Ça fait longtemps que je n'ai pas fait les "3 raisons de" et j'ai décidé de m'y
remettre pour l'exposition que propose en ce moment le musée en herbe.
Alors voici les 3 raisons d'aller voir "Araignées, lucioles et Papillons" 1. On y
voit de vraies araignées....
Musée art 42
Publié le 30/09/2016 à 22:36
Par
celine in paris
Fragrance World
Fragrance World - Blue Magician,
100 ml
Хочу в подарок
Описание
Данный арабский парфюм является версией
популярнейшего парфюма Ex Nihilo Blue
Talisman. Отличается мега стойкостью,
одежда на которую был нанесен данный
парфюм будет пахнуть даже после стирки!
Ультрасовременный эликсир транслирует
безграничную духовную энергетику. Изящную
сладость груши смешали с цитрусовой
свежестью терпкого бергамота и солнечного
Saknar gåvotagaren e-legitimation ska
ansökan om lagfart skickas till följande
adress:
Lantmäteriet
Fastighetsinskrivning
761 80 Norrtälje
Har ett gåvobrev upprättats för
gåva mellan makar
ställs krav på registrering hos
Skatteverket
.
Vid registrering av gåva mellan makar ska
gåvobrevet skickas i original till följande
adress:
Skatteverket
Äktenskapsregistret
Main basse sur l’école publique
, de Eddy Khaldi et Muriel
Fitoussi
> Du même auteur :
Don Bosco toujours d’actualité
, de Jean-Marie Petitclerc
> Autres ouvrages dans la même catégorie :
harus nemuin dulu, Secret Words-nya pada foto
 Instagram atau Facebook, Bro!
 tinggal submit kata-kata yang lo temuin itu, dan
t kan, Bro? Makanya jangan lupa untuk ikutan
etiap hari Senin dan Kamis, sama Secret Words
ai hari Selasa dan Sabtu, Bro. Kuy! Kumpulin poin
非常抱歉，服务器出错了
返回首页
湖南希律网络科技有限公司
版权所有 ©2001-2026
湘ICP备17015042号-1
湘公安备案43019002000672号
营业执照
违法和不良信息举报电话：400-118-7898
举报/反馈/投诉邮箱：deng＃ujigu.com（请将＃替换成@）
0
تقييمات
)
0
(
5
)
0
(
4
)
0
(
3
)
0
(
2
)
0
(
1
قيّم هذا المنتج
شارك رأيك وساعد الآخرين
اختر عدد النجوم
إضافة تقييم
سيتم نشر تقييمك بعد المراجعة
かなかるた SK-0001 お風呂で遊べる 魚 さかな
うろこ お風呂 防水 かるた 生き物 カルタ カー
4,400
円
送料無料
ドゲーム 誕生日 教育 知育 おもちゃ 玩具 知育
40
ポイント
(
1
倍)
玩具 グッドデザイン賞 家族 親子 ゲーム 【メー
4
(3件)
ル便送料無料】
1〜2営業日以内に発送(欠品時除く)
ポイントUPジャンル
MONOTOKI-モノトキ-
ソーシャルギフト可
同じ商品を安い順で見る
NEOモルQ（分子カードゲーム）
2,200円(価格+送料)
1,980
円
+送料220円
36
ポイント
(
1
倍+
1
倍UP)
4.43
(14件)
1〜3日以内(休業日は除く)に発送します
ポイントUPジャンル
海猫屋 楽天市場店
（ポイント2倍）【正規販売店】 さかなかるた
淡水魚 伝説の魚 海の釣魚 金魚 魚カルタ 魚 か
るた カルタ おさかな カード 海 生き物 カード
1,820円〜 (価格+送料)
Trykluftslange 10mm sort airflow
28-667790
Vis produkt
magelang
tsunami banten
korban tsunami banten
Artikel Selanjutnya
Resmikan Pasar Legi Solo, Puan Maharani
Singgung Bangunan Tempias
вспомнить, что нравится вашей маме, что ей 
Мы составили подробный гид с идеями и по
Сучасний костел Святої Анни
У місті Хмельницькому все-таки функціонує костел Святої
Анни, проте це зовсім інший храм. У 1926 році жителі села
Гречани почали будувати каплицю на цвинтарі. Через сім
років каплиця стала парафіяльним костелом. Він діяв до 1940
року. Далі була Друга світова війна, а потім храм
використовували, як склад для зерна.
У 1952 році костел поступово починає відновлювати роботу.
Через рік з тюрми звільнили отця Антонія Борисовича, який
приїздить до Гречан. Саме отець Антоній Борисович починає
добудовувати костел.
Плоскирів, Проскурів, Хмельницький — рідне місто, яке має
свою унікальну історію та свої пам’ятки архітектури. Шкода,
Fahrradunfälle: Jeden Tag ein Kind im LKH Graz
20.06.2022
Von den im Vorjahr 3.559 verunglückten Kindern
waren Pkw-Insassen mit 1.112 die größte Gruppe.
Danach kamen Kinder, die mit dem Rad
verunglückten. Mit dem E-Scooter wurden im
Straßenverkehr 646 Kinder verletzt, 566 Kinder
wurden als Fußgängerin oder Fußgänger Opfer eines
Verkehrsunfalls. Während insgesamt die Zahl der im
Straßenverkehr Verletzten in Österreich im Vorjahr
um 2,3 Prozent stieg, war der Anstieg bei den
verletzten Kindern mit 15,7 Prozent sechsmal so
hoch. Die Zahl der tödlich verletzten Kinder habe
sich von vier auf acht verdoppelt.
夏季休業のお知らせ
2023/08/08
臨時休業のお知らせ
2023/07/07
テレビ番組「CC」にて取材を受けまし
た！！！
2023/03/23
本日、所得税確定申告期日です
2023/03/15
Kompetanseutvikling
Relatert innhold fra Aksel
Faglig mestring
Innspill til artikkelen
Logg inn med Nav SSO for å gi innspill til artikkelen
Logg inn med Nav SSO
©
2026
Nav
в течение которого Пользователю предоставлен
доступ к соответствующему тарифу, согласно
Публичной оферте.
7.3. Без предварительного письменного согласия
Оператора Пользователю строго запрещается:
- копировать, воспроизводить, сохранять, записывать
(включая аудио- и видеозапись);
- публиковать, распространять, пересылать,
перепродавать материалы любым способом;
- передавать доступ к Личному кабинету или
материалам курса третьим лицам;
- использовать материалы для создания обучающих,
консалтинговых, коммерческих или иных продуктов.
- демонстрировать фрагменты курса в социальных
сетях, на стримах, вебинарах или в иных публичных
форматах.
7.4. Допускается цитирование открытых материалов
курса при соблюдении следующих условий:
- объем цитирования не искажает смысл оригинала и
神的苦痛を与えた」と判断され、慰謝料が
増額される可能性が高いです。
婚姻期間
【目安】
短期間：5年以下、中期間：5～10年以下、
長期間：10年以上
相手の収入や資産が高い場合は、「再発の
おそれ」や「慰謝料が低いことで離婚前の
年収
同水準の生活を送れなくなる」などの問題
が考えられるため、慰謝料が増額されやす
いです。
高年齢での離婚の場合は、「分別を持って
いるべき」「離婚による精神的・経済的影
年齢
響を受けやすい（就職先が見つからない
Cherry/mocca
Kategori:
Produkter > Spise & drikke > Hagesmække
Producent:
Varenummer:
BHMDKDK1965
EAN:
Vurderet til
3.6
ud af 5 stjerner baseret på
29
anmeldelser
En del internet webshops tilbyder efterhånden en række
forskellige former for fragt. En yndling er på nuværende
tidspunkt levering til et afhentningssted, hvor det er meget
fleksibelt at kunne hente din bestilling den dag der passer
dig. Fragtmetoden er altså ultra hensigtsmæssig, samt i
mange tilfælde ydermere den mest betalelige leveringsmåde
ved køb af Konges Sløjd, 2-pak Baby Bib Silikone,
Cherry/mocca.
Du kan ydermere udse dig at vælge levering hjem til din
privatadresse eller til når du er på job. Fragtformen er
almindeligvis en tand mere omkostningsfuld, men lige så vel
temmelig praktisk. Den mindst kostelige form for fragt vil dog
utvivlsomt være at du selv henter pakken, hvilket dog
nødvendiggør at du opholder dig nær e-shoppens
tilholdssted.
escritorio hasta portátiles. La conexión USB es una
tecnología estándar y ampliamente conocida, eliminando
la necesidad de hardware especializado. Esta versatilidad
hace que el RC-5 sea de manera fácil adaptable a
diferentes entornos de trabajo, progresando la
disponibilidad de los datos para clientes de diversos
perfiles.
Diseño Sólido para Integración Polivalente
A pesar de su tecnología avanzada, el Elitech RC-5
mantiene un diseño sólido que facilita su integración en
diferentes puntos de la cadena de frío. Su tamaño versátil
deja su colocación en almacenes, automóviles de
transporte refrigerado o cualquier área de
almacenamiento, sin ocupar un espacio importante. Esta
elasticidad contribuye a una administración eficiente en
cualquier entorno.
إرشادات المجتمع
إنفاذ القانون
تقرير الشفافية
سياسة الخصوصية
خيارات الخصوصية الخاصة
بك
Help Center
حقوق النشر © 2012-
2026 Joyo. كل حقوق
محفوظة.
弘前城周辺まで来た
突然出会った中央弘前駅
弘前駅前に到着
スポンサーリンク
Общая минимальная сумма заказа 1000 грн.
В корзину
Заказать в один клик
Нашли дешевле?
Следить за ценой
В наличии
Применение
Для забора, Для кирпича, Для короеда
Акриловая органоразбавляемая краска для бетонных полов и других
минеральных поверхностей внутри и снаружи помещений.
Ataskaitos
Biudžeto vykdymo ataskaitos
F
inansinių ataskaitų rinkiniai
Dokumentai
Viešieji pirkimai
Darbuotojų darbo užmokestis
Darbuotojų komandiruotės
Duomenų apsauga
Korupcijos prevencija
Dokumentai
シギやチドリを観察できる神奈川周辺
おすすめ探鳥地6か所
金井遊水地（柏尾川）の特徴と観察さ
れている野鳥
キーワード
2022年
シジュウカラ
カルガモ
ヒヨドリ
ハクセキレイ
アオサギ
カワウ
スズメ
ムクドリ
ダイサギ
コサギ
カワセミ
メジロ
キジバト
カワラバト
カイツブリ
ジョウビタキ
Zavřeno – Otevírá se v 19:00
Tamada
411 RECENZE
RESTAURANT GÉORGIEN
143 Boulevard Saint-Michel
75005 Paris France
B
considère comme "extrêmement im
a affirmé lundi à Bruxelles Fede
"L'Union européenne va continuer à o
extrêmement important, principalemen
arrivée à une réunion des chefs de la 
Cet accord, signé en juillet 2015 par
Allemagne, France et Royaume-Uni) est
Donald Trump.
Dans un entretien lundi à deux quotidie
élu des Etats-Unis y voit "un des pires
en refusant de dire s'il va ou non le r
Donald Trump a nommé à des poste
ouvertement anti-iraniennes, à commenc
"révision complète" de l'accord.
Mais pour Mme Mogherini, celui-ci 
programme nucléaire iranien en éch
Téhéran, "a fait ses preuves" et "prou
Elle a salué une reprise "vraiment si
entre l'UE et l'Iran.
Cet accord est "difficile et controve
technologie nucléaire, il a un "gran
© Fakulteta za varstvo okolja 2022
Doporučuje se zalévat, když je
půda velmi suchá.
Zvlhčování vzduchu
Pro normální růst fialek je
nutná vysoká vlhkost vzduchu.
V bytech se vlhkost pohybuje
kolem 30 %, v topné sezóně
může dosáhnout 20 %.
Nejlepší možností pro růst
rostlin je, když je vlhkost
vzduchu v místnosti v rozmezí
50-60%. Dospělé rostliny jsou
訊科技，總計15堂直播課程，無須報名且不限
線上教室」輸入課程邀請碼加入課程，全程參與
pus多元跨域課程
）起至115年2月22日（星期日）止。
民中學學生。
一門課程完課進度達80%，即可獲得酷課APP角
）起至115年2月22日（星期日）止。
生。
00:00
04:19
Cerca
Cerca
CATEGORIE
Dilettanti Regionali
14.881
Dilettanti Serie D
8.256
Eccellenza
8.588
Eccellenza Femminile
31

▶ _Problem to solve_
Format the lines as a numbered list, beginning with the first line of the records and continuing through the line containing "761 80 Norrtälje", both included. Omit any blank lines.

▶ _Answer to this task_
1. Ça fait longtemps que je n'ai pas fait les "3 raisons de" et j'ai décidé de m'y
2. remettre pour l'exposition que propose en ce moment le musée en herbe.
3. Alors voici les 3 raisons d'aller voir "Araignées, lucioles et Papillons" 1. On y
4. voit de vraies araignées....
5. Musée art 42
6. Publié le 30/09/2016 à 22:36
7. Par
8. celine in paris
9. Fragrance World
10. Fragrance World - Blue Magician,
11. 100 ml
12. Хочу в подарок
13. Описание
14. Данный арабский парфюм является версией
15. популярнейшего парфюма Ex Nihilo Blue
16. Talisman. Отличается мега стойкостью,
17. одежда на которую был нанесен данный
18. парфюм будет пахнуть даже после стирки!
19. Ультрасовременный эликсир транслирует
20. безграничную духовную энергетику. Изящную
21. сладость груши смешали с цитрусовой
22. свежестью терпкого бергамота и солнечного
23. Saknar gåvotagaren e-legitimation ska
24. ansökan om lagfart skickas till följande
25. adress:
26. Lantmäteriet
27. Fastighetsinskrivning
28. 761 80 Norrtälje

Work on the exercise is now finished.